Timezone: »

Poster
Regularized EM Algorithms: A Unified Framework and Statistical Guarantees
Xinyang Yi · Constantine Caramanis

Mon Dec 07 04:00 PM -- 08:59 PM (PST) @ 210 C #88 #None

Latent models are a fundamental modeling tool in machine learning applications, but they present significant computational and analytical challenges. The popular EM algorithm and its variants, is a much used algorithmic tool; yet our rigorous understanding of its performance is highly incomplete. Recently, work in [1] has demonstrated that for an important class of problems, EM exhibits linear local convergence. In the high-dimensional setting, however, the M-step may not be well defined. We address precisely this setting through a unified treatment using regularization. While regularization for high-dimensional problems is by now well understood, the iterative EM algorithm requires a careful balancing of making progress towards the solution while identifying the right structure (e.g., sparsity or low-rank).
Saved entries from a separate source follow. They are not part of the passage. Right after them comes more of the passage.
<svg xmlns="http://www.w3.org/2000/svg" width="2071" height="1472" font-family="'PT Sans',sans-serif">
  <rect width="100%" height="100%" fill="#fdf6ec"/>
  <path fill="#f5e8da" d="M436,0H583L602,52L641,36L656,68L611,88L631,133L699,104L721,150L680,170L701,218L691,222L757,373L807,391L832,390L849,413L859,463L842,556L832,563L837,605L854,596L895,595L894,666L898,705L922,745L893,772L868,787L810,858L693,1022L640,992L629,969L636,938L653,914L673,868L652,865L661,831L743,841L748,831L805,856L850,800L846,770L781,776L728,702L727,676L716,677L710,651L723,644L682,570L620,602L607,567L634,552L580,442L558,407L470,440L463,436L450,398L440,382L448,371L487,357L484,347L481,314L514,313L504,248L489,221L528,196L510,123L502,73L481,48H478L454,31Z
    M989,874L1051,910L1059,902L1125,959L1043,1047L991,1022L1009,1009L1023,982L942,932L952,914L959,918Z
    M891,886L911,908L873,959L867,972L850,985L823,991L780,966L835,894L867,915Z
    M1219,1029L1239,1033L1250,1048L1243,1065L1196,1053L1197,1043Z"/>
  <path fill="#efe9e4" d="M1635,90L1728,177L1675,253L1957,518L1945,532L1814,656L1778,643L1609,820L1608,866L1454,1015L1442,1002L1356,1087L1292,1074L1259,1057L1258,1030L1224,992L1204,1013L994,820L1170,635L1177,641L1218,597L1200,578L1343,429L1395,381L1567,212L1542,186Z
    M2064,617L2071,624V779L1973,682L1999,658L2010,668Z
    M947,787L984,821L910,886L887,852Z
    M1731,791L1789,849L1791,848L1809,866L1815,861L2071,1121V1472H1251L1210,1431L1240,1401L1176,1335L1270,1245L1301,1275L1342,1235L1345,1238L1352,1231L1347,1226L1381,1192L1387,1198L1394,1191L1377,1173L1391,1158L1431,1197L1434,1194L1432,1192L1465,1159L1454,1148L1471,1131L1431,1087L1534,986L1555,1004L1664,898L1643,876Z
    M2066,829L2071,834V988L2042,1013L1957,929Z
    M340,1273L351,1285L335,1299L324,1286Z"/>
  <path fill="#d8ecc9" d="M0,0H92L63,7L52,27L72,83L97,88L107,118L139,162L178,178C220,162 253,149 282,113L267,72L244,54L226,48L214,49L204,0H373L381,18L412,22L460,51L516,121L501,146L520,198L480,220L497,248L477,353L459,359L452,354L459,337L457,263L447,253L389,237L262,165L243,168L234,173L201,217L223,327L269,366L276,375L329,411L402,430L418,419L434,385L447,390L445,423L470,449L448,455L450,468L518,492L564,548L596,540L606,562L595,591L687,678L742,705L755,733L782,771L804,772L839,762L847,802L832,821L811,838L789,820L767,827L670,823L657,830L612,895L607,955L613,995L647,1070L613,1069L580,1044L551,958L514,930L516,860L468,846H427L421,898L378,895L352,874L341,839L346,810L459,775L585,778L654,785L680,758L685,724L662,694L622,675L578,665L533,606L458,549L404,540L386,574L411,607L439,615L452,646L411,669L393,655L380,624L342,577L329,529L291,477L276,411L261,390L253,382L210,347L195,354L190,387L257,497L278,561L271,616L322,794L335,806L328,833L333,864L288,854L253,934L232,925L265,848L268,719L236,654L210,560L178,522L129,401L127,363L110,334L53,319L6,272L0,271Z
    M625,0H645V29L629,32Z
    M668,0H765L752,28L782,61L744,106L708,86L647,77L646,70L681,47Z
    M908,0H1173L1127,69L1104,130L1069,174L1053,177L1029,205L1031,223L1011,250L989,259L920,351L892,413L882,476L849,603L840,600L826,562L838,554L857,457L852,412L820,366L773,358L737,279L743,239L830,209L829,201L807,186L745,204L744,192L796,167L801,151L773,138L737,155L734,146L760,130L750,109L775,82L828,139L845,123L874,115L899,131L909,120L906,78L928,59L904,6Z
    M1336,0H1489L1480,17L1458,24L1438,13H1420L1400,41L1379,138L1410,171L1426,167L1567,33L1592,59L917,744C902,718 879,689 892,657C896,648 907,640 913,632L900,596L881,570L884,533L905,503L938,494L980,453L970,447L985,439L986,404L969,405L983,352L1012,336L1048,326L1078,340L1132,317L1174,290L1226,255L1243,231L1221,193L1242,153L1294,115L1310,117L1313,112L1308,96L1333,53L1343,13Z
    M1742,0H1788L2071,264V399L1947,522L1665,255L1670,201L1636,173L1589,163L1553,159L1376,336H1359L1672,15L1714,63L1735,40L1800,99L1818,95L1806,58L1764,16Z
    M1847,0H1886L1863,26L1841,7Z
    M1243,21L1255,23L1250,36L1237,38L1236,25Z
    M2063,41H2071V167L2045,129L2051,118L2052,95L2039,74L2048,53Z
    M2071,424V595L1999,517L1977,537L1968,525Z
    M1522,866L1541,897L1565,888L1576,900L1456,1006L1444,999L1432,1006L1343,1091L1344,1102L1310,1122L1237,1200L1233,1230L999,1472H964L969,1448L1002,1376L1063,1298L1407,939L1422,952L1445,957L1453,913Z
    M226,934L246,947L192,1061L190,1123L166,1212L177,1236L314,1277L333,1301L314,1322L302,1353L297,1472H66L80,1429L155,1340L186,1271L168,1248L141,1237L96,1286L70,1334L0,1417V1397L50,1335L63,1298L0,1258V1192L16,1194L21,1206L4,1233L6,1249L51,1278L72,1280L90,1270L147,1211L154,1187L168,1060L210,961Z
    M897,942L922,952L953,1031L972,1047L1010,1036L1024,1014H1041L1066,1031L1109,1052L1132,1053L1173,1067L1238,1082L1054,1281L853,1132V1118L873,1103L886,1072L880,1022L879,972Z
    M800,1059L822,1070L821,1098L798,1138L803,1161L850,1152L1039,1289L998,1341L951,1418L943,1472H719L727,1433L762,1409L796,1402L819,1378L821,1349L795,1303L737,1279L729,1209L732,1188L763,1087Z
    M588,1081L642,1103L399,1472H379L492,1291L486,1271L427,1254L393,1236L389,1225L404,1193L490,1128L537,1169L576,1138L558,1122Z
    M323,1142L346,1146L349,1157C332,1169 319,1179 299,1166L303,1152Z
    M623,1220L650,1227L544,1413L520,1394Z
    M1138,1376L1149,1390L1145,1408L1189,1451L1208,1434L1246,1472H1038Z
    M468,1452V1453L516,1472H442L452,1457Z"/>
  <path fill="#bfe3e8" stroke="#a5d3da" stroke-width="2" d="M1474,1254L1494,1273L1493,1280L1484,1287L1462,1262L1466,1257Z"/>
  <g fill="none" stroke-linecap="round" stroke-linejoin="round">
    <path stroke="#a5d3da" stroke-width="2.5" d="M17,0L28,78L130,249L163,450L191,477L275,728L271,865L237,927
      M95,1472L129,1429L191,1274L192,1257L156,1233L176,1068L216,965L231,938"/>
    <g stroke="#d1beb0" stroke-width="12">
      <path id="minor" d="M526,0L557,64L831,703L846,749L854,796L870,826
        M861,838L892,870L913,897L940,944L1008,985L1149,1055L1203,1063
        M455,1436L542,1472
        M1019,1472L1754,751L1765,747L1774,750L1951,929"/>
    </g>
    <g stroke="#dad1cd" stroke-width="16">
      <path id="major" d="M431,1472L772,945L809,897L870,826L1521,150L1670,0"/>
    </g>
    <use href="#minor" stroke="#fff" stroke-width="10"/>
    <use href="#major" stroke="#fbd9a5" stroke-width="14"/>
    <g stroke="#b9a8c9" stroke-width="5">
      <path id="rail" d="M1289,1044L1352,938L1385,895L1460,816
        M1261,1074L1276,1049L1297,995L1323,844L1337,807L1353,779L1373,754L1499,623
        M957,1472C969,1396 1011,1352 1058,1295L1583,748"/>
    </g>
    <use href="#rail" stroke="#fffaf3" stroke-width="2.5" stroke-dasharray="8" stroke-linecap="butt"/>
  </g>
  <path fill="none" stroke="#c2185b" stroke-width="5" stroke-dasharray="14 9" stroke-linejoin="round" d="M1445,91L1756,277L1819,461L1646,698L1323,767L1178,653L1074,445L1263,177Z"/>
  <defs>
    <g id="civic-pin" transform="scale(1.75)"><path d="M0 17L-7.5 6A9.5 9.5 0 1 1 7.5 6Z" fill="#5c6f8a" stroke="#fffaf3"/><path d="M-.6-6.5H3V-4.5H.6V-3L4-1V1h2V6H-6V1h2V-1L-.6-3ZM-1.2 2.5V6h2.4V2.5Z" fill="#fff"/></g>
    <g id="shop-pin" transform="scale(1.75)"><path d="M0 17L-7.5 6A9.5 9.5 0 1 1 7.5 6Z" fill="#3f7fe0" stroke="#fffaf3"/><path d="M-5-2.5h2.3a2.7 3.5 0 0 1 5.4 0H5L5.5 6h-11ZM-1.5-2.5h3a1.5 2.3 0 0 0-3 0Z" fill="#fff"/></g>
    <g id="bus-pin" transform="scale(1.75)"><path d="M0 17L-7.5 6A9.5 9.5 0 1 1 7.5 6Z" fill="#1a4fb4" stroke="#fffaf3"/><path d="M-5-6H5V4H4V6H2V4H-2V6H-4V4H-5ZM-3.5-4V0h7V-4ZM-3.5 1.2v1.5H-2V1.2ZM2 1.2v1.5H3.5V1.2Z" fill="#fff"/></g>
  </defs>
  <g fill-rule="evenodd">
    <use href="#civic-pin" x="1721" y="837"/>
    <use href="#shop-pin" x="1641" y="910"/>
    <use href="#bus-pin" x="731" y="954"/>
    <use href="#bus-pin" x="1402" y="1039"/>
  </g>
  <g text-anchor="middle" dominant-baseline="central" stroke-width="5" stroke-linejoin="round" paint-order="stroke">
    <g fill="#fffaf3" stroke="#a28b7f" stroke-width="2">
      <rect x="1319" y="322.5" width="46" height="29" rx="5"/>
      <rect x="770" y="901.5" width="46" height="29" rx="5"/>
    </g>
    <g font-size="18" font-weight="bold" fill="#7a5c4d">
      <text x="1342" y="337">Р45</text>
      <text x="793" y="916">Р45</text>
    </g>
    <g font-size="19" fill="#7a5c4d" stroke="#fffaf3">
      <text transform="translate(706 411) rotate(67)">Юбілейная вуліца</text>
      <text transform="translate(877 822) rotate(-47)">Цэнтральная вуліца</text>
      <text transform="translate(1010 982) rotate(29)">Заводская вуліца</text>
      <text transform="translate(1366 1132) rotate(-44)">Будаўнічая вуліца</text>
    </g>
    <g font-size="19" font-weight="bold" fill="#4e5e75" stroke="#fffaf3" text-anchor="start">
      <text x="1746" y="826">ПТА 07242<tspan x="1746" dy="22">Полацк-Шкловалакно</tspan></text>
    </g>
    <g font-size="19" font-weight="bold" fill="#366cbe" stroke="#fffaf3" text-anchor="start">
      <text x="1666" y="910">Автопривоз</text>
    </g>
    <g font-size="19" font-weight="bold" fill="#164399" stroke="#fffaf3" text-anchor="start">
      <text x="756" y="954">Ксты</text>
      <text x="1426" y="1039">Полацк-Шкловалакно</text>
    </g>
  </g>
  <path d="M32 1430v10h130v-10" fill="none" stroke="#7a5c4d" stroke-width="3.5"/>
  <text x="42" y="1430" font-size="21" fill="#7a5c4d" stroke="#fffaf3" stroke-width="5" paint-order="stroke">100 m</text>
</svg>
In particular, regularizing the M-step using the state-of-the-art high-dimensional prescriptions (e.g., a la [19]) is not guaranteed to provide this balance. Our algorithm and analysis are linked in a way that reveals the balance between optimization and statistical errors. We specialize our general framework to sparse gaussian mixture models, high-dimensional mixed regression, and regression with missing variables, obtaining statistical guarantees for each of these examples.